:: Excerpted passage
That would result in the garage no longer serving as an accessory
structure. Such would be illegal under
the ordinance, compelling the zoning authorities to take steps to eliminate the
violation. The deed restriction avoided
this potential state of affairs.
That
concern, however, is far different from the building size and open space
requirements which confronted the board in this case. These requirements serve the purpose of the ordinance which is to
promote the health, safety, convenience and environmental integrity of the
area. See Waukesha County, Wis., Shoreland and Floodland
Protection Ordinance § 1.02.
When
considering a variance request, the zoning authority is to make a discretionary
call on a case-by-case basis as to whether, and if so by how much, the
governing rules are to be relaxed. See
Snyder v. Waukesha County Zoning Bd. of Adjustment, 74 Wis.2d
468, 475-76, 247 N.W.2d 98, 103 (1976).
That determination should not be governed by a condition which the board
imposed in a prior unrelated proceeding in which the considerations at issue
were markedly different from those in the present proceeding. As such, the board proceeded on a correct
theory of the law and it could reasonably make the order challenged in this
case.
We
also conclude that the board's decision was not arbitrary, oppressive or
unreasonable. The circuit court
disagreed, noting that the Miswalds had made a “significant sacrifice” as a
result of the 1986 deed restriction.
True enough. However, the
court's statement overlooks that the Miswalds had also received a substantial
benefit as a result of that proceeding.
They received a variance from the provisions of the zoning code which
otherwise barred the construction of an accessory building on a separate,
noncontiguous parcel. In addition, the
court's reasoning overlooks what we have already held: the deed restriction served one purpose
while the zoning restrictions governing building size serve others.
::::
:: Information shown
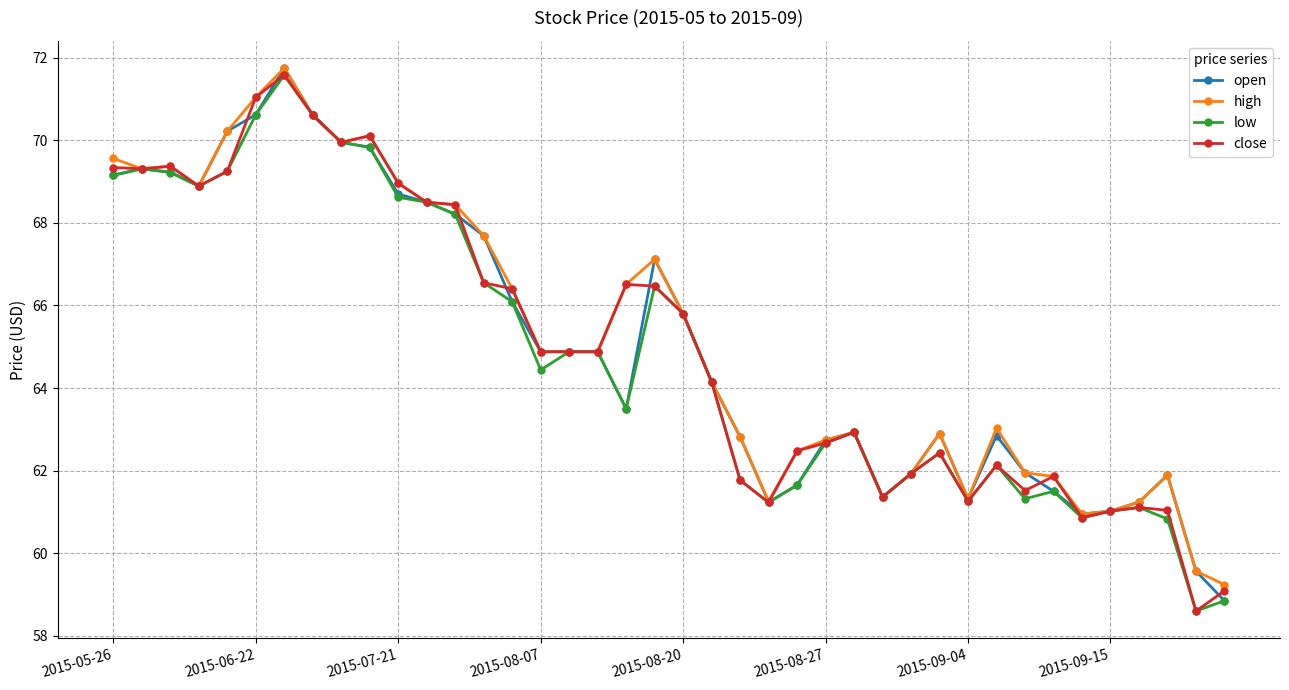

How many data points does each series have?

40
::::
Extend the court opinion on the Miswalds' zoning variance past its last sentence.

Nor
was the board's action arbitrary, oppressive or unreasonable because the board
had, in certain prior instances, combined multiple, noncontiguous lots when
considering variance requests by other residents. Of the three examples offered by the Miswalds, two were requests
for the construction of boathouses, not a primary residence. We presume as correct and valid the board's
reasoning that the construction of a principal residence presents planning
issues that may be more compelling than those presented by proposed accessory
buildings. See Arndorfer,
162 Wis.2d at 253, 469 N.W.2d at 833.
In fact, that may explain the board's full grant of the garage variance
to the Miswalds in 1986.
The
third example offered by the Miswalds did concern a residence variance
application. In that case, the board
determined that it did not have to grant the floor area ratio variance because
it combined two lots owned by the resident.
However, we reject the Miswalds' argument that the board was bound to
follow this example for three reasons.
First,
if the Miswalds are correct, the board's authority to exercise its
discretionary powers on a case-by-case basis would be substantially
curtailed. Moreover, if the board's
action in the prior case was incorrect, the Miswalds' argument would forever
hold the board to perpetuate it. That
is not the law. A zoning authority may
correct a prior mistake. See Smart
v. Dane County Bd. of Adjustment, 177 Wis.2d 445, 455, 501 N.W.2d 782,
785 (1993).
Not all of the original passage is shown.